Talking helps people understand what they have in common, but it also exposes and potentially reinforces those areas where they differ. I believe that is why we experience such vicious political debate lately. The people on each side, in each tribe if you like, can find one another, communicate, bond, and identify a common enemy. With lots of new-found allies, they feel more confident to attack, more confident of the size of their tribe, and of their moral superiority, assured via frequent reinforcement of their ideas.
Then as in much tribal warfare over millennia, it is no longer enough to find a peace agreement, the other side must now be belittled, demonized, subjugated and destroyed. That is a very real impact of the net, magnifying the tribal conflicts built into human nature. Talking can be good but it can also become counterproductive, revealing weaknesses, magnifying differences, and fostering hatred when there was once indifference.
Given that increasing communication is very two-sided, making it better and better might not help peace and love to prosper. Think about that a bit more. Suppose ISIS, instead of the basic marketing videos they use today, were to use a fully immersive virtual reality vision of the world they want to create, sanitized to show and enhance those areas of their vision that they want recruits to see. Suppose recruits could see how they might flourish and reign supreme over us infidel enemies, eradicating us while choosing which 72 virgins to have. Is that improving communications likely to help eradicate terrorism, or to increase it?
Sure, we can talk better to our enemies to discuss solutions and understand their ways and cultures so we can empathize better. Will that make peace with ISIS? Of course it won’t. Only the looniest and most naive would think otherwise.

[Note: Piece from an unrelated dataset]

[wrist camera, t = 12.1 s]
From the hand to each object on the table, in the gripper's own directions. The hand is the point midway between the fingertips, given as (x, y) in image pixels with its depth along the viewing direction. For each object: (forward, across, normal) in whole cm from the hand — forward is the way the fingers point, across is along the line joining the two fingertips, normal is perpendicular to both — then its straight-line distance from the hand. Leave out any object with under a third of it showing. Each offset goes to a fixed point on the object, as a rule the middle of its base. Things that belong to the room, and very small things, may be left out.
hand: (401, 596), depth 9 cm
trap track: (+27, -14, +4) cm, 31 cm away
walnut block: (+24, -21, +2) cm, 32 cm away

What about less extreme situations? We have everyday tribalism all around all the time but we now also have social reinforcement via social networks. People who once thought they had minority viewpoints so kept relatively quiet can now find others with similar views, then feel more powerful and become more vocal and even aggressive. If you are the only one in a village with an extreme view, you might have previously self censored to avoid being ostracized. If you become part of a worldwide community of millions of like mind, it is more tempting to air those views and become an activist, knowing you have backup. With the added potential anonymity conferred by the network and no fear of physical attack, some people become more aggressive.

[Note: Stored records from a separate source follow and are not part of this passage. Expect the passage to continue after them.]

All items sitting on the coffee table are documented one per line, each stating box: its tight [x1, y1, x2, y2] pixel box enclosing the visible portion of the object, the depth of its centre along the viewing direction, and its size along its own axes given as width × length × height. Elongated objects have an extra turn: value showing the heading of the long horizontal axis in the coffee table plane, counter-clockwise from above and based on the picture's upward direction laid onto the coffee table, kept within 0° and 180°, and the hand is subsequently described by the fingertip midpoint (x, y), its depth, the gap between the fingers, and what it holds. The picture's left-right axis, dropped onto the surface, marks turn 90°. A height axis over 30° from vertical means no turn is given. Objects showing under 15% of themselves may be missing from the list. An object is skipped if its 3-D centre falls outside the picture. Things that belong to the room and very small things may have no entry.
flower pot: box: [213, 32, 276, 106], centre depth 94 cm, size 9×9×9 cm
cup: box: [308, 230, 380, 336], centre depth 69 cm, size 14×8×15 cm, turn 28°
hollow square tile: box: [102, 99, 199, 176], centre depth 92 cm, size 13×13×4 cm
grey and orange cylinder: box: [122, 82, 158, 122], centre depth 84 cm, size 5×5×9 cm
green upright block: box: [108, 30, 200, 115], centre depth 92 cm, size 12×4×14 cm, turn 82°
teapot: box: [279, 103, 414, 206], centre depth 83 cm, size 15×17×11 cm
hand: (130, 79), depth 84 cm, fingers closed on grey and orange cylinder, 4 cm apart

So social networks have increased the potential for tribal aggression as well as making people more aware of the world around them. On balance, it seems that tribal forces increase more than the forces to reduce oppression. Even those who claim to be defending others often do so more aggressively. Gentle persuasion is frequently replaced by inquisitions, witch hunts, fierce and destructive attacks.
If so, social networking is a bad thing overall in terms of peaceful coexistence. Meeting new people and staying in touch with friends and family still remain strongly beneficial to personal emotional well-being and also to cohesion within tribes. It is the combination of the enhanced personal feeling of security and the consequential bravery to engage in tribal conflict that is dangerous.
We see this new conflict in politics, religion, sexual attitudes, gender relations, racial conflicts, cultural conflicts, age, even in adherence to secular religions such as warmism. But especially in politics now; left and right no longer tolerate each other and the level of aggression between them increases continually.
If this increasing aggression and intolerance is really due to better social networking, then it is likely to get even worse as more and more people worldwide come online for longer and learn to use social networking tools more effectively.
As activists see more evidence that networking use produces results and reinforces their tribe and their effectiveness, they will do more of it. More activism will produce more extremism, leading to even more activism and more extremism. This circle of reinforcement might be very hard to escape. We may be doomed to more and more extremism, more aggressive relations between groups with different opinions, a society that is highly intolerant, and potentially unstable.
It is very sad that the optimism of the early net has been replaced by the stark reality of human nature. Tribal warfare goes back millennia, but was kept in check by geographic separation. Now that global migration and advanced social networking are mixing the tribes together, the inevitable conflicts are given a new and better equipped battlefield.